Normalmente é assim: a criança chega a casa com uma missão enviada pela professora: ler e copiar a frase: "É a patita do pato." Problema: a criança não sabe ler nem escrever. Começo logo a suar. Conto até dez e peço a todos os santinhos que me iluminem nesta hora de tormento e que protejam o meu filho da inevitável crise de nervos que irá decorrer dentro de dois/três minutos. De seguida abraço a missão com coragem, empenho e sacrifício.

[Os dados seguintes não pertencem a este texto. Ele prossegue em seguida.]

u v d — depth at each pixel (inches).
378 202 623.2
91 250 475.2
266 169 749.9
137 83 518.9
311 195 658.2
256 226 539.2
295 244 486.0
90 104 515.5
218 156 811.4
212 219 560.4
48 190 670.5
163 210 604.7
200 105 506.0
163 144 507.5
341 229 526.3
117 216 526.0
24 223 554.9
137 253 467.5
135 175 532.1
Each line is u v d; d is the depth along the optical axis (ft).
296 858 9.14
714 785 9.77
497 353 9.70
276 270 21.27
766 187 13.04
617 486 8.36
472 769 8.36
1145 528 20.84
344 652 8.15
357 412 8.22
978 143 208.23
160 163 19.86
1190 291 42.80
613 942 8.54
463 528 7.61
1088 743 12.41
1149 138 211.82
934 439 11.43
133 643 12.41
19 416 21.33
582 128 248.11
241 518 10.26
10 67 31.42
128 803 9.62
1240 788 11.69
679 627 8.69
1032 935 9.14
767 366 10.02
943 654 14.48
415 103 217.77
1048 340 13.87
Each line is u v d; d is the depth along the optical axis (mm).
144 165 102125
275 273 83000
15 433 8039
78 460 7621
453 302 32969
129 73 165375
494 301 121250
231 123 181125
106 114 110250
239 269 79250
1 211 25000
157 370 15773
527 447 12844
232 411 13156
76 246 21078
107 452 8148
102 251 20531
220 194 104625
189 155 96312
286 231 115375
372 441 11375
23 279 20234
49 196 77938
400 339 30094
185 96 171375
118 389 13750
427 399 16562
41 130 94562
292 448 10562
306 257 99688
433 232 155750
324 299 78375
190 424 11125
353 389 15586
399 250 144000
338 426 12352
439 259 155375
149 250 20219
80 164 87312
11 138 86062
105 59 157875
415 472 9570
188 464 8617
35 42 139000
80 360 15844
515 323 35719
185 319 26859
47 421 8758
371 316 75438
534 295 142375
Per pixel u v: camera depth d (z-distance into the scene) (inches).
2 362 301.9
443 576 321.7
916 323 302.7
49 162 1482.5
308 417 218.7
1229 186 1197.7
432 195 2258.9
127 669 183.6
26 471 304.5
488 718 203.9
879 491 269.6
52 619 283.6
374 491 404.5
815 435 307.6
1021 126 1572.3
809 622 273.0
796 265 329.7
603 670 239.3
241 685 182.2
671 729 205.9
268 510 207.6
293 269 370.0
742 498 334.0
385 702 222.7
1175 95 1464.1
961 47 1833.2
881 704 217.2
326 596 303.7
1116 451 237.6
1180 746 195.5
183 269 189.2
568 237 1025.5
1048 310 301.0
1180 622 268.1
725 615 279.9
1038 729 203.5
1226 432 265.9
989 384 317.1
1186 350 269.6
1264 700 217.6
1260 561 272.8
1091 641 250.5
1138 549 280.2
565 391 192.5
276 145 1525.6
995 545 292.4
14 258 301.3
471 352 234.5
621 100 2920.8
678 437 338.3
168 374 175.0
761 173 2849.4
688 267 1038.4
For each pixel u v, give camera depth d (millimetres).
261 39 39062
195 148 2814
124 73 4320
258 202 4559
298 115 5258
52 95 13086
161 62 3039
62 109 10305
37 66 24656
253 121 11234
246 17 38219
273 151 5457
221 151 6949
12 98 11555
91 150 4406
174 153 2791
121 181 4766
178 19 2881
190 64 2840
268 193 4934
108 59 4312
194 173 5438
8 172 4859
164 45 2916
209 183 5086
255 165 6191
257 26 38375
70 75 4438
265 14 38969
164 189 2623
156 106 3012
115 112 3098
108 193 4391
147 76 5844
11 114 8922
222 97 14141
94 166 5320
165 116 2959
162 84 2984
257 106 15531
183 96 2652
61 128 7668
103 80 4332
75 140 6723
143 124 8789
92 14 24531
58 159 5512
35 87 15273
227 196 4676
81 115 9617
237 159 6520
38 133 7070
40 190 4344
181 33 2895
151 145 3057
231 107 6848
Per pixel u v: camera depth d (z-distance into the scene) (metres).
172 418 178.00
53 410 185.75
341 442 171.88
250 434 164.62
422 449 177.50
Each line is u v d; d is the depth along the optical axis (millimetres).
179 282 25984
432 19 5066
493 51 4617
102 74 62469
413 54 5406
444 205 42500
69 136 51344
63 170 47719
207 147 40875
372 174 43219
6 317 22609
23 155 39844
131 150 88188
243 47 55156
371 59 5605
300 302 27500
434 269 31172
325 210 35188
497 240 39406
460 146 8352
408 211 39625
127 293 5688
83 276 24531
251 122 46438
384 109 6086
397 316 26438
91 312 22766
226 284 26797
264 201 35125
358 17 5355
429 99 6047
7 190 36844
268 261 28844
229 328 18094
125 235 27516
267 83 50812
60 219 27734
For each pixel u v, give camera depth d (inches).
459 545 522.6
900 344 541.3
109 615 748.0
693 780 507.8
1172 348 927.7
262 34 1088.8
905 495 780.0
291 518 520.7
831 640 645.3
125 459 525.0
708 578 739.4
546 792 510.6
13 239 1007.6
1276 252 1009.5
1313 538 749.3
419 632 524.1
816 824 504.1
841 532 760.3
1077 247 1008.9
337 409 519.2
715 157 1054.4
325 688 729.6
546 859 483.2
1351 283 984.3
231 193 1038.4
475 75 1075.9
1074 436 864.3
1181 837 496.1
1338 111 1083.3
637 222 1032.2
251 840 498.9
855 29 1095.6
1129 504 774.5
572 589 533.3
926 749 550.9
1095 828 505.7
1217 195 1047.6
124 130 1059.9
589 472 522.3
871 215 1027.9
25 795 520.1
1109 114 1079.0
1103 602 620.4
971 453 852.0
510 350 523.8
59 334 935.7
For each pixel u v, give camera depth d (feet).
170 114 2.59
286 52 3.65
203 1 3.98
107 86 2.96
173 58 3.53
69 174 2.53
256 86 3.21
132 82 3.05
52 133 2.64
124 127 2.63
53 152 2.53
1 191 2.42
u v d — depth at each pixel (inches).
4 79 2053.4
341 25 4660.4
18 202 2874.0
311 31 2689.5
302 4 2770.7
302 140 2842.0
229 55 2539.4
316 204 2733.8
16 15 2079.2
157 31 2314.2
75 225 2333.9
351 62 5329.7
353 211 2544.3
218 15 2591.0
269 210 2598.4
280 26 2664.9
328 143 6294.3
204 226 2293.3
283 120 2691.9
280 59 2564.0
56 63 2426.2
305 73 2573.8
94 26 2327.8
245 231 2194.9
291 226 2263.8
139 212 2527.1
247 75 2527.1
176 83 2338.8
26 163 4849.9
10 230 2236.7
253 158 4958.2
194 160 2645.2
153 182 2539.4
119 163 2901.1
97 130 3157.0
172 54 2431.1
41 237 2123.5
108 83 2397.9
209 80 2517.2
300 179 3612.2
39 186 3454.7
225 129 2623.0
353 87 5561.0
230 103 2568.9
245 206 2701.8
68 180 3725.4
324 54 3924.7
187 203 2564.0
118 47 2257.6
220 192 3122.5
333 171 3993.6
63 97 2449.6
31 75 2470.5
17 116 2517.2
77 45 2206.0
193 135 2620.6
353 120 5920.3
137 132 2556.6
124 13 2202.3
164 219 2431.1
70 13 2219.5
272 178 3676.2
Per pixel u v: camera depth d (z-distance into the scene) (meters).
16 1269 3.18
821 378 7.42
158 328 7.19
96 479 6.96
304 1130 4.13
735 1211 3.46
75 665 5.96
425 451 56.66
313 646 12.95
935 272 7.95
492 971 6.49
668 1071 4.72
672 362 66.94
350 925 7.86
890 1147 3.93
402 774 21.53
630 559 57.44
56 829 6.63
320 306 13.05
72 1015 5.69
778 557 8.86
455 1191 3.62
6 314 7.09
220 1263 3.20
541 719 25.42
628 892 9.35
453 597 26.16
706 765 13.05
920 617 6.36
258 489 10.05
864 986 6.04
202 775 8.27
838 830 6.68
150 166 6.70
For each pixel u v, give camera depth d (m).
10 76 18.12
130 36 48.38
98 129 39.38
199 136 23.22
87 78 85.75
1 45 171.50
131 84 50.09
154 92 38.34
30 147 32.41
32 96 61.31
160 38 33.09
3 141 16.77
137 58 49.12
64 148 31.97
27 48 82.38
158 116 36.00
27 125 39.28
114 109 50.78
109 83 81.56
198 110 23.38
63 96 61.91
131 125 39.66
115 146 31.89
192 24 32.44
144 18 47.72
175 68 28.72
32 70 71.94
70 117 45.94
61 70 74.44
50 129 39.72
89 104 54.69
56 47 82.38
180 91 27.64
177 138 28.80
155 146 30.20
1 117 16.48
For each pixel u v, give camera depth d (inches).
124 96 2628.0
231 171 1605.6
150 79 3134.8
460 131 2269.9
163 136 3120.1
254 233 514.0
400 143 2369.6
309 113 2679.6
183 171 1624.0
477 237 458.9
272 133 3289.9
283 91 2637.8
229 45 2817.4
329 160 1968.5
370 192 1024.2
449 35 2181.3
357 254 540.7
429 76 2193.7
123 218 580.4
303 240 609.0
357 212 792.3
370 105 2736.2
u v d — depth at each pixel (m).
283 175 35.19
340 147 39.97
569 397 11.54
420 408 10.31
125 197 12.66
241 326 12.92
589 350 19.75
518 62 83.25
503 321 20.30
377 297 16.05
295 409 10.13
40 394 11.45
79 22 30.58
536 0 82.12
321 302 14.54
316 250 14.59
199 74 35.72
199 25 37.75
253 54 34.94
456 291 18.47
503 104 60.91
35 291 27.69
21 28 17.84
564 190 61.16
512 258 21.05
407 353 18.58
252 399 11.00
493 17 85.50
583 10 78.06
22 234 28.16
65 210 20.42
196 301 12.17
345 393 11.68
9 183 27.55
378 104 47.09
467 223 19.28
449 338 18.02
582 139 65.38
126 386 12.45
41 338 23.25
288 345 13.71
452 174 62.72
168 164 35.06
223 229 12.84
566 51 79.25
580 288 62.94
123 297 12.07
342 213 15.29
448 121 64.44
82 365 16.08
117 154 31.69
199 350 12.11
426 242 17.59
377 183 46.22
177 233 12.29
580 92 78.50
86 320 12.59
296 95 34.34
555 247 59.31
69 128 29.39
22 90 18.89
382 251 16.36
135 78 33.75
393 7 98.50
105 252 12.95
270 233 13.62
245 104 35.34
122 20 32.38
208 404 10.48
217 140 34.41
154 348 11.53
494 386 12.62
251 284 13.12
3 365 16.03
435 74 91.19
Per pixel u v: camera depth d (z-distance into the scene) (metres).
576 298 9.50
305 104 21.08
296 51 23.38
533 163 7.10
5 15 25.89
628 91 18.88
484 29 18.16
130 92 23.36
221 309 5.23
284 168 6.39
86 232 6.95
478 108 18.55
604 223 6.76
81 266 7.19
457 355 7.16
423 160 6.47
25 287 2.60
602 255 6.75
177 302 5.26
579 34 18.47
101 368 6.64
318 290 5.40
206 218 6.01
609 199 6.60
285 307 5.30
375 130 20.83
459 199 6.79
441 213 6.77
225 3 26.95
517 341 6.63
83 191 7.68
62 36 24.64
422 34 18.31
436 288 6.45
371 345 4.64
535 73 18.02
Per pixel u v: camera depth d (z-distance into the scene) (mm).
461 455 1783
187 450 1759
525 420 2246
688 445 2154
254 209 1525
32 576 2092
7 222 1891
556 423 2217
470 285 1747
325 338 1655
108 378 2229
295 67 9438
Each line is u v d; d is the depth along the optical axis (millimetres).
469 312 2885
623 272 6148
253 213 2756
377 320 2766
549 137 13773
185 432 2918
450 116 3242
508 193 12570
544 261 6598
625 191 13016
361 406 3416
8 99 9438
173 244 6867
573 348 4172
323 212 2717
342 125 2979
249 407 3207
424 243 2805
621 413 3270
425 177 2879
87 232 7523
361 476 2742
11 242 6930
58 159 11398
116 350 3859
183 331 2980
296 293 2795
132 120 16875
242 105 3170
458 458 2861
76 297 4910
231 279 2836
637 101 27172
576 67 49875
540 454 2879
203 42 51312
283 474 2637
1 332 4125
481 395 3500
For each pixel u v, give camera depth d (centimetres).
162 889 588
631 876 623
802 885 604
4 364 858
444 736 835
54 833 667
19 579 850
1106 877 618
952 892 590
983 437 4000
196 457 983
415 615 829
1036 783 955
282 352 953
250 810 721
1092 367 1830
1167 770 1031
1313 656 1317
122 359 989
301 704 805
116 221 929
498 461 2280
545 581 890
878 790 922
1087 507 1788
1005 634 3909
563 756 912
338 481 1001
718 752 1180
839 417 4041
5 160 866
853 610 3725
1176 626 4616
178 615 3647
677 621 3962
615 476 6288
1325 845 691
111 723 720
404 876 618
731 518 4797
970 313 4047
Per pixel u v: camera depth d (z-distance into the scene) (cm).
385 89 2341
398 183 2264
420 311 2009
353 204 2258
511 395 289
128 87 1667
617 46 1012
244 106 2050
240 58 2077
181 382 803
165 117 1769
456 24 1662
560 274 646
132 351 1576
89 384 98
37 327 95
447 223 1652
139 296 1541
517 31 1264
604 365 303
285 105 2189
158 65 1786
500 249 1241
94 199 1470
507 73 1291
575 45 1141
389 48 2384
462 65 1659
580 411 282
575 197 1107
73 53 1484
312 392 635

"Vamos lá: diz patita." Ele diz patita. "Agora pato." Ele repete. "E agora lê esta palavra" - aponto para a patita. Ele diz pato. "Não", digo eu, e soletro patita. Ele soletra. "Agora lê a palavra." Resposta: pato. "Não... pato é a outra, esta palavra é patita." Ele responde com a convicção de quem não está a perceber nada: "Pois." Vamos lá outra vez: "Pa-ti-ta". Ele repete. "Pa-ti-ta." "Boa!" Passo para a outra palavra: "E esta?" Ele olha e responde radiante: "Patita!" O meu coração deu um salto. "Não..." Corrijo, agora num tom ameaçador, "patita é a outra, esta é pato. Diz lá pa-to." Resposta: "Pau." Pau... Foi por um triz que não desatei aos gritos.
Lembro-me sempre desta tarde quando ajudo os meus filhos a estudar. Desde então que só os ajudo, não tento ensinar-lhes nada. E eles lá vão aprendendo a ler e a escrever.